New Zealand’s Vice-Chancellors acknowledge the 1.8% increase in the Student Achievement Component of university funding, as announced in yesterday’s Budget.
“Any funding increase at this time is a move in the right direction,” says Universities New Zealand Chair Derek McCormack. “And Government needs to work with universities to ensure sustainable baseline funding for future years.
McCormack says universities should be part of the holistic solution to many of the concerns outlined by the Government in Budget 2019. But they need to be resourced to help deliver that solution.
“Universities are under huge pressure to maintain quality and New Zealand needs a high-quality university system to help the Government deliver on its own aims of own aims of helping businesses transition to a sustainable, low-carbon economy, ensuring access to and development of the digital technology, and lifting Māori and Pacific incomes, skills and opportunities. These will require more skills from a sector that is now poorly funded in international terms.”

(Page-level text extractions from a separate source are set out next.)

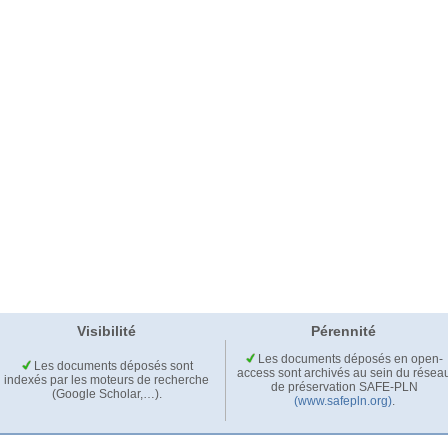
Visibilité
Pérennité
Les documents déposés en open-
Les documents déposés sont
access sont archivés au sein du résea
indexés par les moteurs de recherche
de préservation SAFE-PLN
(Google Scholar,…).
(www.safepln.org)
.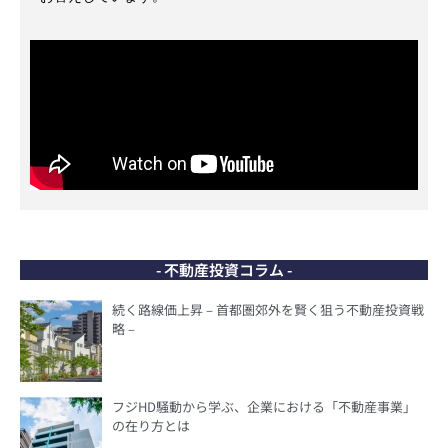
- 不動産投資コラム -
続く路線価上昇 – 首都圏郊外を賢く狙う不動産投資戦
略 –
フジHD騒動から学ぶ、企業における「不動産事業」
の在り方とは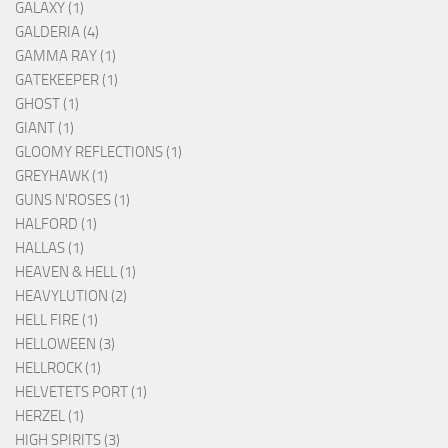
GALAXY (1)
GALDERIA (4)
GAMMA RAY (1)
GATEKEEPER (1)
GHOST (1)
GIANT (1)
GLOOMY REFLECTIONS (1)
GREYHAWK (1)
GUNS N'ROSES (1)
HALFORD (1)
HALLAS (1)
HEAVEN & HELL (1)
HEAVYLUTION (2)
HELL FIRE (1)
HELLOWEEN (3)
HELLROCK (1)
HELVETETS PORT (1)
HERZEL (1)
HIGH SPIRITS (3)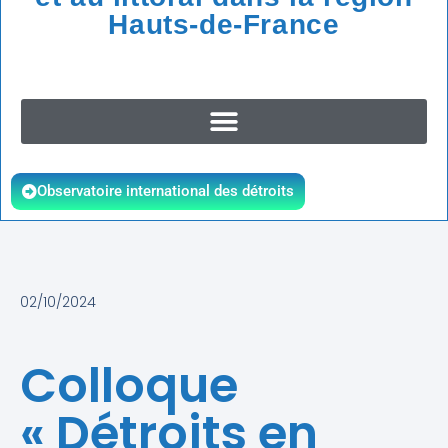
Hauts-de-France
Observatoire international des détroits
02/10/2024
Colloque
« Détroits en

“Investment in universities and the education they provide would mean that the universities can deliver the skills needed for teacher education, working with children and for new frontline staff in mental health. We can also make improvements in teaching quality and research, benefiting students, whānau and the wider community.”
The Tertiary Education Union echoes that the Government’s aspirations of improving the lives of New Zealanders are reliant on a strong tertiary education sector.
“We applaud investment in mental health, more teachers, housing first, transitions for youth in state care, and major spend on sexual and family violence programmes” says TEU National Secretary Sharn Riggs.
“But the lack of significant new investment in tertiary education could harm the government’s long-term aspirations. To improve well-being you need more teachers, Pasifika nurses, social workers, builders, addiction counsellors – yet parts of our tertiary education system are crumbling away.”
Riggs says given the Government’s repeated acknowledgement of the overall funding crisis in tertiary education, they are disappointed that there is no attempt to substantially invest in the well-being of students, communities, and environment by putting new money into tertiary education.
“The government is staying very safely inside the current fiscal responsibility targets. It has money in the bank for a rainy day. For many students and staff in the tertiary education sector the rain is pouring through the rooves of their institutions because of chronic long-term underfunding.”